Let's say we have an RNN model that outputs the probability of a word given context (or no context) trained on a corpus. We can chain the probability of each word in a sequence to get the overall probability of the sentence itself. But, because we are chaining, the probability (or likelihood) of the sentence goes down as it's length increases. This is the same case even if we are using log probabilities.
Is there anyway we could normalize these probabilities? This is an interesting subproblem that I am facing while building a language model. I have a corpus of 9 million sentences of whose lengths vary from 2-30. But all of the sentences are valid ones and I am using these as the corpus to train the LM.

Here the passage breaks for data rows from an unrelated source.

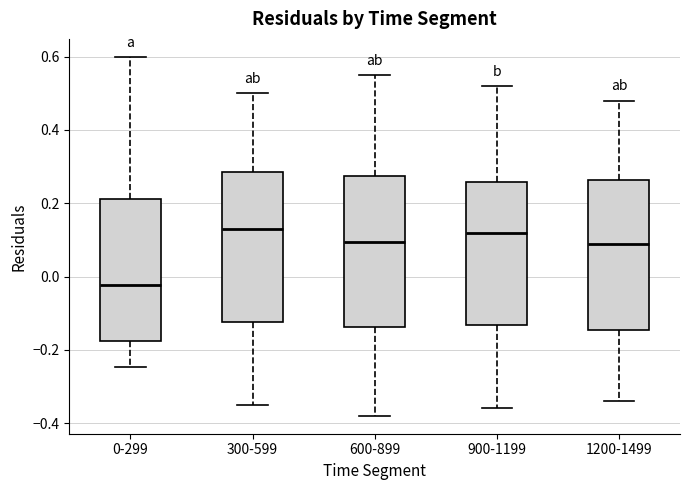

Reading left to right, read every box against the y-axis: the position of its median line, the range the box covers, and the ends of its whiskers. The values are not printed on the chart, so give them approximately, as read against the axis.

0-299: median -0.02, box -0.18 to 0.22, whiskers -0.24 to 0.60
300-599: median 0.14, box -0.12 to 0.28, whiskers -0.34 to 0.50
600-899: median 0.10, box -0.14 to 0.28, whiskers -0.38 to 0.56
900-1199: median 0.12, box -0.14 to 0.26, whiskers -0.36 to 0.52
1200-1499: median 0.10, box -0.14 to 0.26, whiskers -0.34 to 0.48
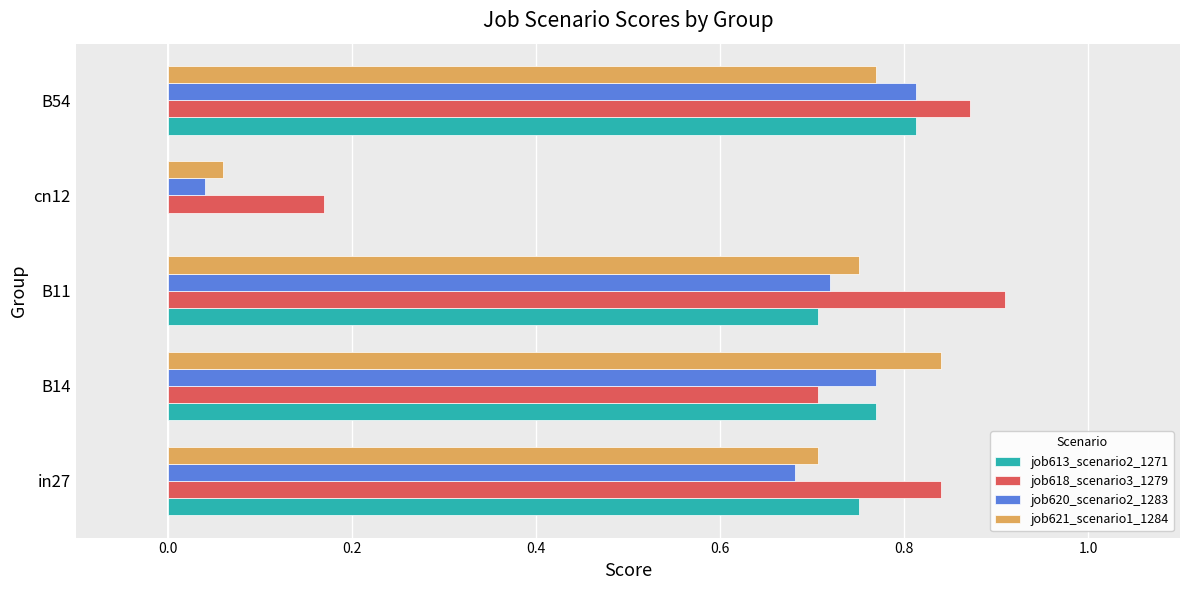

At which category is the sum across all series the highest?

B54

Now, I am taking a subset of data and making changes to it like shuffling or cutting the sentence into half, prepending or appending a random word and so on. This is to create a "fake sentence" that need not be valid. What I would like to do is get a threshold of some sort over the likelihood of all the valid sentences and then when I use the RNN to compute probability of the fake sentence, it should be fairly smaller or different form the calculated threshold.
tldr; sentences like
"the cat sat on the red mat"
"the cat sat on a mat"
"a cat sat on the red mat with brown coffee stains"
should all have a comparable probability/score/metric while sentences like
"cat cat mat on the brown red sat is"
"not mat in door on cat"
have a lower score.